** TEXT SHOWN **
'''

JDBC Table Relations

The jdbcTable relation allows you to access databases using a JDBC driver. Note that you need to put an appropriate JDBC driver onto the classpath of Flowman. This can be done by using an appropriate plugin.

Example

# First specify a connection. This can be used by multiple JDBC relations
connections:
  frontend:
    kind: jdbc
    driver: "$frontend_db_driver"
    url: "$frontend_db_url"
    username: "$frontend_db_username"
    password: "$frontend_db_password"

relations:
  frontend_users:
    kind: jdbcTable
    # Specify the name of the connection to use
    connection: frontend
    # Specify the table
    table: "users"
    # Specify name of temporary staging table (optional)
    stagingTable: "users_staging"
    schema:
      kind: avro
      file: "${project.basedir}/schema/users.avsc"
    primaryKey:
      - user_id
    indexes:
      - name: "users_idx0"
        columns: [user_first_name, user_last_name]

Embedding the Connection

It is also possible to directly embed the connection as follows:

relations:
  frontend_users:
    kind: jdbcTable
    # Directly embed a connection
    connection:
      kind: jdbc
      driver: "$frontend_db_driver"
      url: "$frontend_db_url"
      username: "$frontend_db_username"
      password: "$frontend_db_password"
    # Specify the table
    table: "users"
    # Specify name of temporary staging table (optional)

'''

** USING THE INFORMATION **
1. List every key set directly under frontend_users in the first example of the JDBC relation documentation, in the order they appear.
2. Answer these questions from the JDBC relation documentation:
(a) What must be placed onto the classpath of Flowman?
(b) Which column is given as the primary key in the first example?
(c) Which columns does the index "users_idx0" cover?
3. Write the next part of the JDBC relation documentation, starting after its last line.
The items after the JDBC relation documentation are not needed for anything here.

** SOURCE DATA **
'''

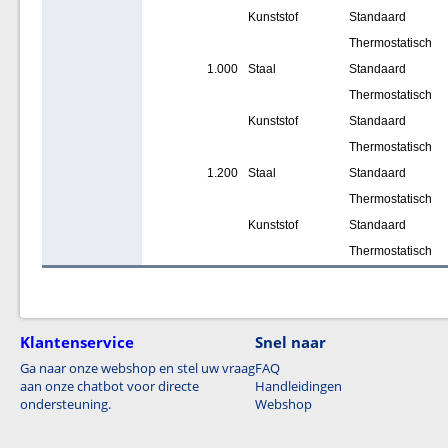
Kunststof
Standaard
Thermostatisch
1.000
Staal
Standaard
Thermostatisch
Kunststof
Standaard
Thermostatisch
1.200
Staal
Standaard
Thermostatisch
Kunststof
Standaard
Thermostatisch
Klantenservice
Snel naar
Ga naar onze webshop en stel uw vraag
FAQ
aan onze chatbot voor directe
Handleidingen
ondersteuning.
Webshop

'''

** WRITTEN ANSWERS **
1.
kind
connection
table
stagingTable
schema
primaryKey
indexes

2.
(a) An appropriate JDBC driver.
(b) user_id
(c) user_first_name and user_last_name

3.
    stagingTable: "users_staging"

For most cases, it is recommended not to embed the connection, since this prevents reusing the same connection in multiple places.

The schema is still optional in this case, but it will help mocking the relation for unittests.

Embedding SQL

Whenever you need more control about the target table to be created in a relational database, you can also directly provide the SQL statement(s) to be used (since Flowman 0.27.0):

relations:
  frontend_users:
    kind: jdbcTable
    # Directly embed a connection
    connection:
      kind: jdbc
      driver: "$frontend_db_driver"
      url: "$frontend_db_url"
      username: "$frontend_db_username"
      password: "$frontend_db_password"
    # Specify the table
    table: "frontend_users"
    sql:
      - |
        CREATE TABLE dbo.frontend_users(
          "id" BIGINT,
          "description" CLOB, 
          "flags" INTEGER, 
          "name" VARCHAR(32)
        )
      - CREATE CLUSTERED COLUMNSTORE INDEX CI_frontend_users ON dbo.frontend_users
      - ALTER TABLE dbo.frontend_users ADD CONSTRAINT PK_frontend_users PRIMARY KEY NONCLUSTERED(id);

In this case, Flowman will only use the SQL statement for creating the table. This gives you full control, but at the same time, completely disables automatic migrations.

Again, the schema is optional in this case, but it will help mocking the relation for unittests.

Fields

  • kind (mandatory) (type: string): jdbcTable
  • schema (optional) (type: schema) (default: empty): Explicitly specifies the schema of the JDBC source. Alternatively Flowman will automatically try to infer the schema from an existing table.
  • primaryKey (optional) (type: list) (default: empty): List of columns which form the primary key. This will be used when Flowman creates the table, and this will also be used as the fallback for merge/upsert operations, when no mergeKey and no explicit merge condition is specified.
  • mergeKey (optional) (type: list) (default: empty): List of columns which will be used as default condition for merge and upsert operations. The main difference to primaryKey is that these columns will not be used as a primary key for creating the table.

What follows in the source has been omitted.